Driving Home Unexpectedly in the middle of the workday, I saw a young man sitting alone on a stone wall, kicking at it rather disconsolately. He looked the picture of purposelessness, and my heart went out to him. I thought of the times I had found myself feeling the way he looked—times when I was between jobs, worried I'd never work again, feeling as if the world simply didn't need what I could give.

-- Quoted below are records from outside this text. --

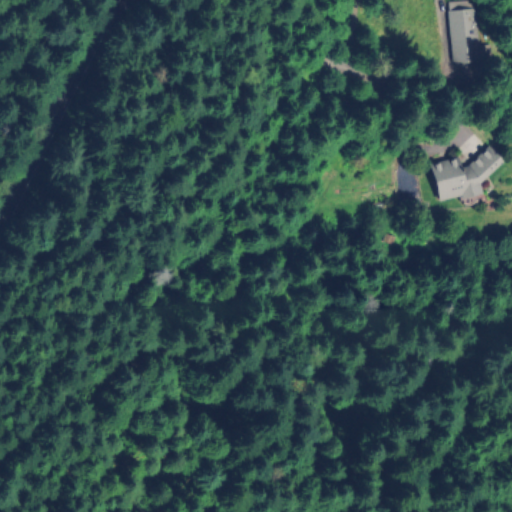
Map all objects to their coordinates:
road: (105, 16)
building: (460, 34)
building: (464, 38)
road: (37, 74)
road: (61, 117)
building: (459, 173)
building: (456, 178)
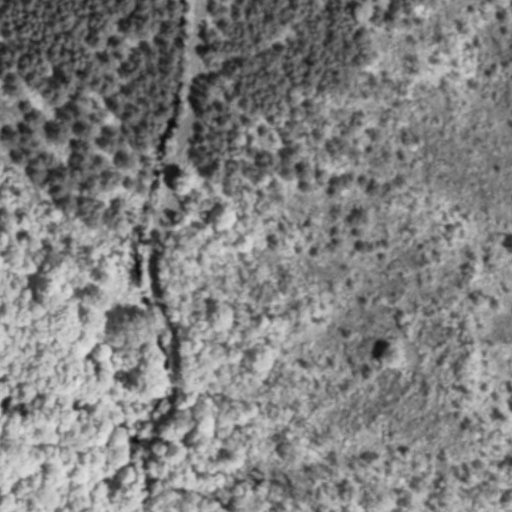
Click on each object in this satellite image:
road: (189, 107)
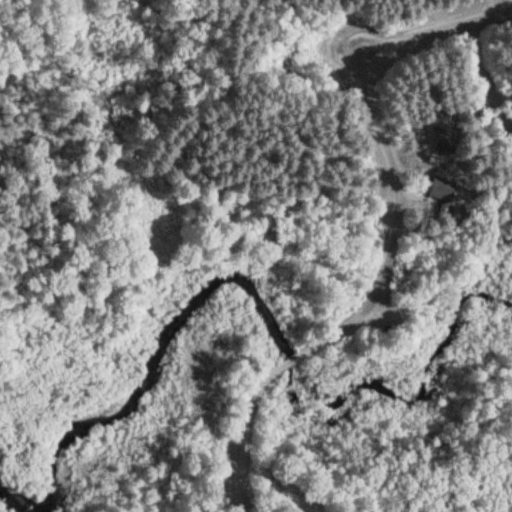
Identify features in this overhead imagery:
road: (438, 32)
road: (365, 303)
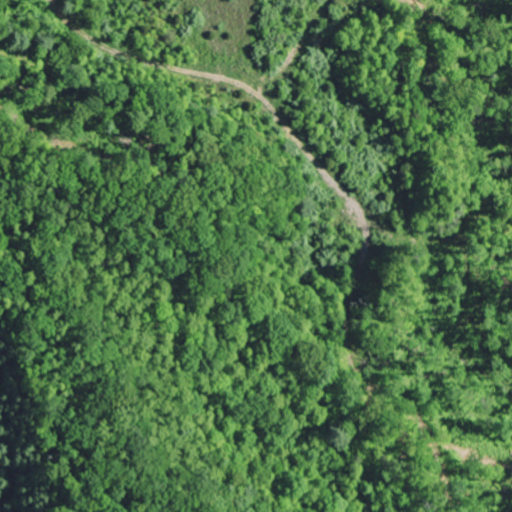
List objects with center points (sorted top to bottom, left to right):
road: (358, 261)
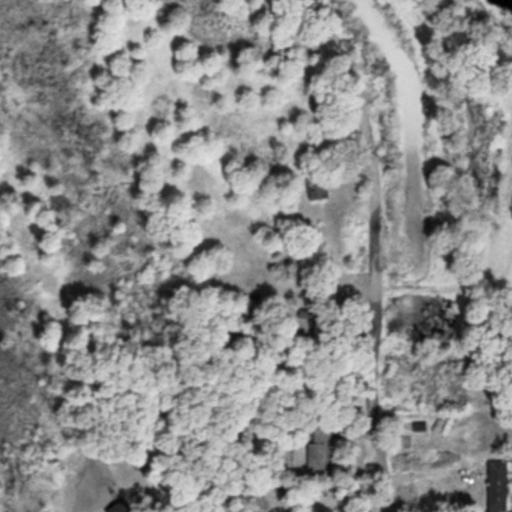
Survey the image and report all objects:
building: (315, 184)
road: (509, 230)
road: (375, 249)
road: (444, 292)
building: (317, 449)
building: (495, 484)
building: (120, 506)
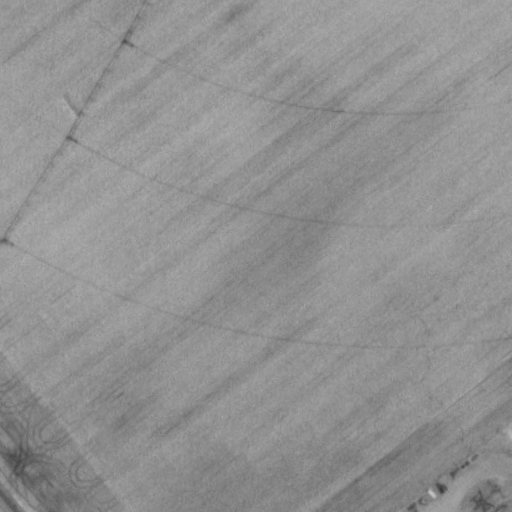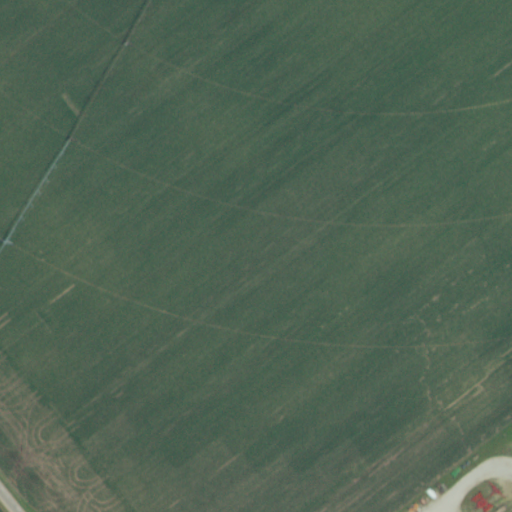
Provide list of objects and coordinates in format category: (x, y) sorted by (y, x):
road: (5, 504)
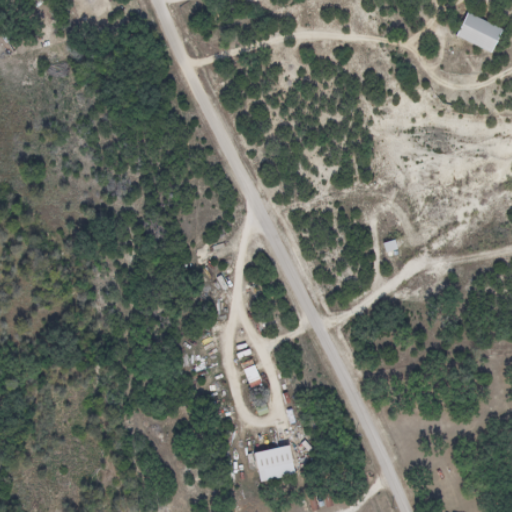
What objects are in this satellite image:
building: (474, 33)
road: (290, 255)
building: (248, 377)
building: (269, 464)
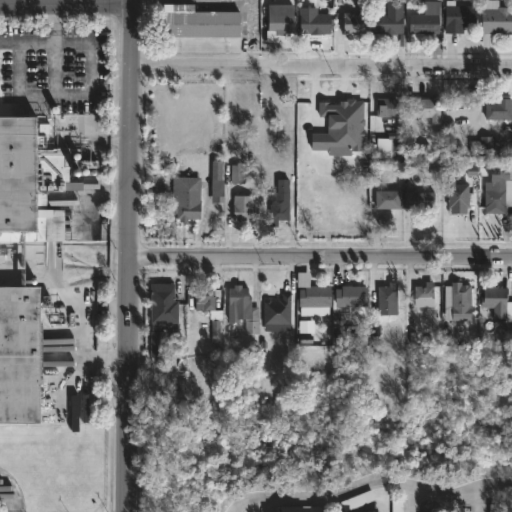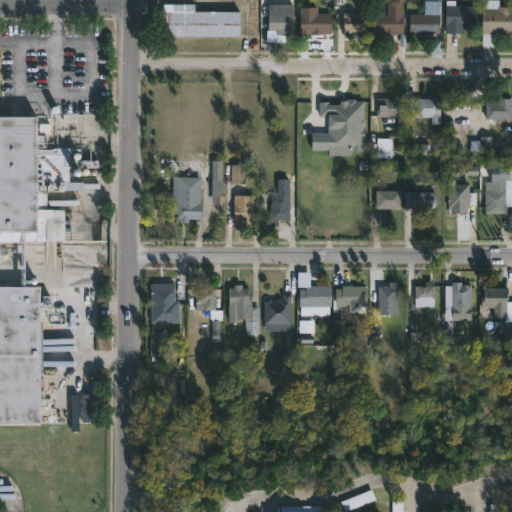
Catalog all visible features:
road: (130, 2)
road: (65, 5)
building: (457, 16)
building: (279, 19)
building: (460, 19)
building: (497, 20)
building: (494, 21)
building: (197, 22)
building: (280, 22)
building: (353, 22)
building: (387, 22)
building: (424, 22)
building: (200, 23)
building: (314, 23)
building: (355, 23)
building: (425, 24)
building: (316, 25)
building: (388, 25)
road: (27, 42)
road: (320, 65)
road: (17, 69)
road: (73, 97)
building: (499, 106)
building: (385, 107)
building: (388, 109)
building: (427, 109)
building: (429, 110)
building: (497, 110)
road: (128, 130)
building: (238, 174)
building: (26, 183)
building: (29, 184)
building: (498, 189)
building: (499, 193)
building: (460, 196)
building: (387, 199)
building: (419, 200)
building: (459, 200)
building: (281, 201)
building: (389, 201)
building: (420, 201)
building: (278, 204)
building: (187, 205)
building: (182, 206)
building: (242, 207)
building: (243, 209)
road: (320, 256)
building: (237, 296)
building: (350, 296)
building: (423, 296)
building: (203, 298)
building: (315, 298)
building: (351, 298)
building: (425, 298)
building: (206, 299)
building: (386, 299)
building: (313, 300)
building: (388, 301)
building: (458, 301)
building: (461, 302)
building: (495, 302)
building: (162, 303)
building: (497, 303)
building: (164, 304)
building: (246, 309)
building: (276, 311)
building: (277, 312)
building: (251, 320)
building: (156, 344)
building: (160, 345)
building: (18, 355)
building: (20, 356)
road: (126, 384)
road: (369, 480)
road: (410, 499)
road: (479, 500)
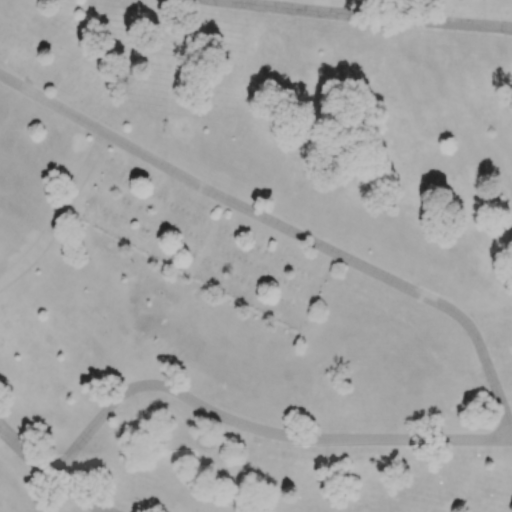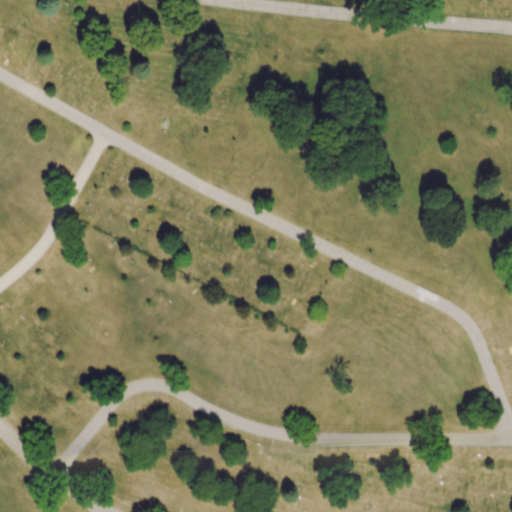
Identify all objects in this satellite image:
road: (365, 16)
road: (60, 213)
road: (284, 224)
park: (256, 256)
road: (259, 429)
road: (49, 470)
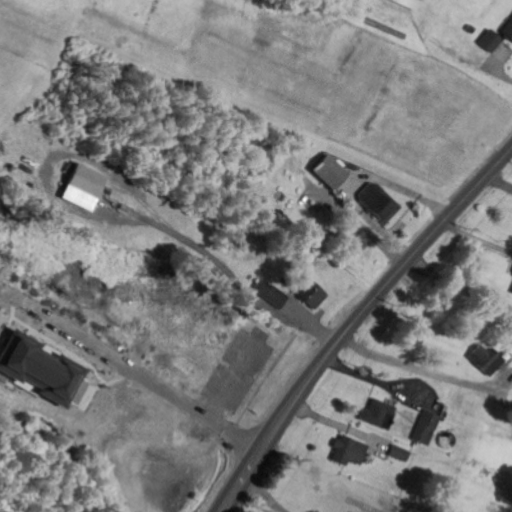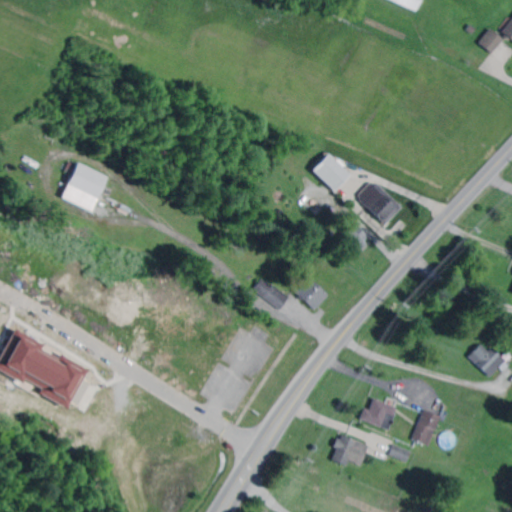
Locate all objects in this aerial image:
building: (410, 3)
building: (507, 27)
building: (471, 29)
building: (508, 30)
building: (489, 39)
building: (490, 41)
building: (329, 171)
building: (331, 172)
building: (85, 184)
road: (499, 184)
building: (81, 186)
building: (377, 200)
building: (379, 203)
building: (352, 236)
building: (354, 237)
road: (426, 243)
road: (476, 244)
building: (511, 290)
building: (309, 291)
building: (269, 292)
building: (311, 292)
building: (272, 294)
building: (485, 359)
building: (486, 360)
road: (415, 364)
building: (38, 367)
building: (38, 367)
road: (133, 369)
building: (377, 412)
building: (378, 414)
road: (283, 423)
building: (424, 426)
building: (425, 428)
building: (343, 449)
building: (347, 449)
building: (398, 451)
building: (400, 452)
road: (263, 499)
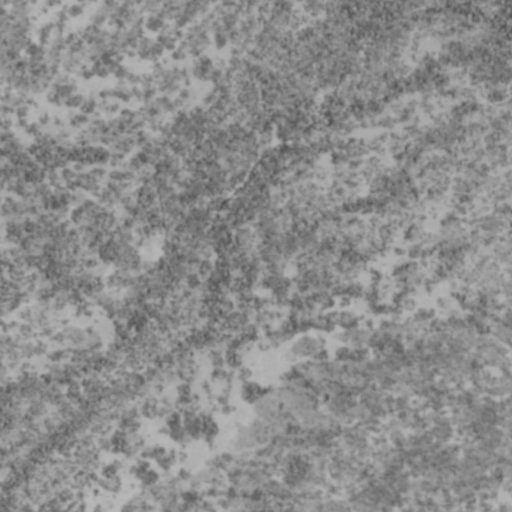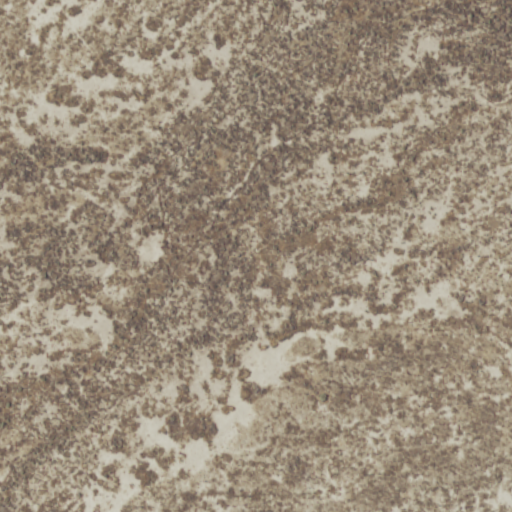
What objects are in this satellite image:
crop: (255, 255)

And then I was reminded of something I'd read in the Bible. It was about the prophet Elijah during a period of drought and famine. See I Kings, chap. 17 . God told him, "Arise, get thee to Zarephath, which belongeth to Zidon, and dwell there: behold, I have commanded a widow woman there to sustain thee." Elijah did so, and encountered the woman. He asked her for water and bread, but she said that she had just a tiny bit of meal (flour), with which she would cook something for her son and herself before they died. Elijah wasn't fazed by this; he knew God's goodness and His purpose to sustain them, so he asked the seemingly unreasonable: make him, Elijah, "a little cake first," and afterward she could make something for her son and herself. She did so, and there was enough food for all for "many days."
This story is not a fairy tale, and it doesn't simply illustrate a miracle. It shows the natural effect of grasping the spiritual laws of God, which are absolutely good, and always at work in behalf of all. People today are proving on a daily basis the authority of these laws in the healing of sickness and other difficulties.